[Electronics source listings]

----

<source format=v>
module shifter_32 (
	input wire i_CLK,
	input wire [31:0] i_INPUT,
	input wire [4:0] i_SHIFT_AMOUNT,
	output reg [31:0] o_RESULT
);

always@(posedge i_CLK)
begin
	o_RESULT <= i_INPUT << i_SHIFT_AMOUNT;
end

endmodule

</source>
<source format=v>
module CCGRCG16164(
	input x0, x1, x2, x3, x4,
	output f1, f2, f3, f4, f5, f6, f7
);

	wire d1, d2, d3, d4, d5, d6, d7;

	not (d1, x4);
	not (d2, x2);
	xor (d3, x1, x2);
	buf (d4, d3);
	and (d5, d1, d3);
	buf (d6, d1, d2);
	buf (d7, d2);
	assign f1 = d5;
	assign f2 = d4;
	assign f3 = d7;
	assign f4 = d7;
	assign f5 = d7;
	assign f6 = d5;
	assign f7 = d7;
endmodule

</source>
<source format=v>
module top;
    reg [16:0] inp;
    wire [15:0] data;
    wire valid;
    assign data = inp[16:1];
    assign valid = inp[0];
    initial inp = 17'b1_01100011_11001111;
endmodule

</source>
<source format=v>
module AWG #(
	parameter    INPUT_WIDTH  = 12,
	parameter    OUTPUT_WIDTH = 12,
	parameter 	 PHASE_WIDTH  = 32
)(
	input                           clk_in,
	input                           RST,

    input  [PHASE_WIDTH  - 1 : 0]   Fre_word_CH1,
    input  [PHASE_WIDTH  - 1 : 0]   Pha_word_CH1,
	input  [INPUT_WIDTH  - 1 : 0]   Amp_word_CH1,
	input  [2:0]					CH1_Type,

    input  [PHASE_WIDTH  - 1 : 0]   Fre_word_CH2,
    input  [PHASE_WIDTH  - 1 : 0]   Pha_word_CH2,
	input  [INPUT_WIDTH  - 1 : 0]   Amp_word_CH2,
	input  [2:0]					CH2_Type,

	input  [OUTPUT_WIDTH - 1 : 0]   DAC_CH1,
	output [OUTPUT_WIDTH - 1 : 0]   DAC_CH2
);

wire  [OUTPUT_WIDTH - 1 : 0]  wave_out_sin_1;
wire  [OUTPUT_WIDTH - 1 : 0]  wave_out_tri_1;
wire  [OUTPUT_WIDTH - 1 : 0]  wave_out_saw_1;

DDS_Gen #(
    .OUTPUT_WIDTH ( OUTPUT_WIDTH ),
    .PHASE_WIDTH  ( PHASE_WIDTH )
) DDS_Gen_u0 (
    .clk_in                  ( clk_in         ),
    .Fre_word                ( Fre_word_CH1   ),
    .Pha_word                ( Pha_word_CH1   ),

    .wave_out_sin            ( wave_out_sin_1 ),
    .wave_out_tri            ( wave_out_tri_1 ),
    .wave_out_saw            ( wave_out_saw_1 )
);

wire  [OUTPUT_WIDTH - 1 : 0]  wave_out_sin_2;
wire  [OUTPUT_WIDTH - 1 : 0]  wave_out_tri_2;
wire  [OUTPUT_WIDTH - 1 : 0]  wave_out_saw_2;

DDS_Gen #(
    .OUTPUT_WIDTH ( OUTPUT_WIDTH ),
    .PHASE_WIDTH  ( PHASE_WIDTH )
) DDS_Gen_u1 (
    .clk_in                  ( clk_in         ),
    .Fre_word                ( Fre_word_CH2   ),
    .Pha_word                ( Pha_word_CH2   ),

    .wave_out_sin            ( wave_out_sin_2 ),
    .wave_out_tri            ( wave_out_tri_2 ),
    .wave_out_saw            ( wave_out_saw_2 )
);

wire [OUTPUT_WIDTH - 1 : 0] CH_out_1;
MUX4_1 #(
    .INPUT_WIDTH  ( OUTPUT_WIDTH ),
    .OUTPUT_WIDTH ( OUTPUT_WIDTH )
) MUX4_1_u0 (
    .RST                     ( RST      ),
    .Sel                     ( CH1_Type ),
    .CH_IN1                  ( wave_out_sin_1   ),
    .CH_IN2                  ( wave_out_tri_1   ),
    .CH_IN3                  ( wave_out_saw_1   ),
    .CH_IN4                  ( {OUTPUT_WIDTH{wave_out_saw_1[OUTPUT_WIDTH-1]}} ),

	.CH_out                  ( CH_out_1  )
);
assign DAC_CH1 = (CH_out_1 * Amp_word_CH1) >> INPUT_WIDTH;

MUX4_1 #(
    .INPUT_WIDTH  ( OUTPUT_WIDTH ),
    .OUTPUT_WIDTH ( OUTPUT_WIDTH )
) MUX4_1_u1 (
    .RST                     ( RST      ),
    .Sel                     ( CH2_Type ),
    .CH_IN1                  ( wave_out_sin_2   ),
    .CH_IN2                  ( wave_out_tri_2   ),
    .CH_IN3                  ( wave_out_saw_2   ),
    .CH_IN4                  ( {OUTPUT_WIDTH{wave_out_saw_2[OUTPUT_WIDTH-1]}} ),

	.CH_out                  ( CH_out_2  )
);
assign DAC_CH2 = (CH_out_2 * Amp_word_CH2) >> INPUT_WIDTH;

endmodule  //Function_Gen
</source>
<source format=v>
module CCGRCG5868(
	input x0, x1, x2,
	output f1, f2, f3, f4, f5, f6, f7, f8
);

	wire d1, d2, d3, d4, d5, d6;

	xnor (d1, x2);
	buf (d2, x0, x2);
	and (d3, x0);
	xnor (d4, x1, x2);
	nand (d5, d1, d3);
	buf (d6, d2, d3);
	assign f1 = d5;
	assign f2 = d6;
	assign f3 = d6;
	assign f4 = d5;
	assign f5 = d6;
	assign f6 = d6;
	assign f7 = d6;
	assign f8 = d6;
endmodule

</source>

----

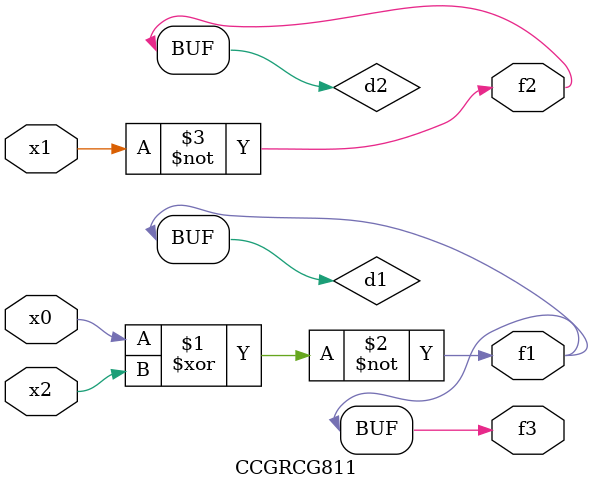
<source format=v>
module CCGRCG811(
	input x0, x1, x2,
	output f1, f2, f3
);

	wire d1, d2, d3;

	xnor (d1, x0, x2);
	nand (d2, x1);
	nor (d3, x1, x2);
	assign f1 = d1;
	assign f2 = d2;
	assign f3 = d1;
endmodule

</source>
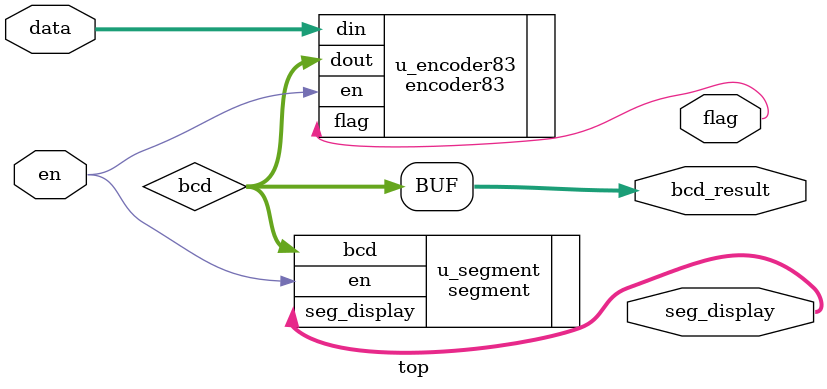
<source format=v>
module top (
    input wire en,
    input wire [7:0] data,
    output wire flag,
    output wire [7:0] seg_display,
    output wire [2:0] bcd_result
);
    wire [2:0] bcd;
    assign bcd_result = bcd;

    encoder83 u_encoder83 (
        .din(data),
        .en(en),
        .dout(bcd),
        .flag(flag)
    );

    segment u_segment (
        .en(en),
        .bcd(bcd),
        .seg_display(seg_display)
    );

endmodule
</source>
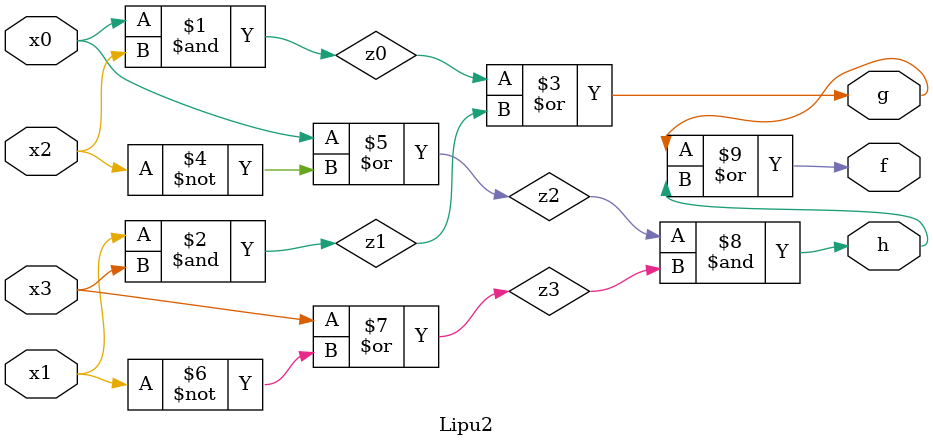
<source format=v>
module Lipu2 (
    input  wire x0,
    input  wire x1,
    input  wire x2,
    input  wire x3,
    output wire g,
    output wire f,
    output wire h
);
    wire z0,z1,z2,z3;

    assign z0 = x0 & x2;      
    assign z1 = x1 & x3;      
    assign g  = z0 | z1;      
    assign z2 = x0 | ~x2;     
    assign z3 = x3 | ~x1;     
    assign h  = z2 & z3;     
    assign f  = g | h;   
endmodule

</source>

----

Aim of the task | Lines with the word "data": report how many there are in the entries, as a bare number.

Solution to this exercise | 4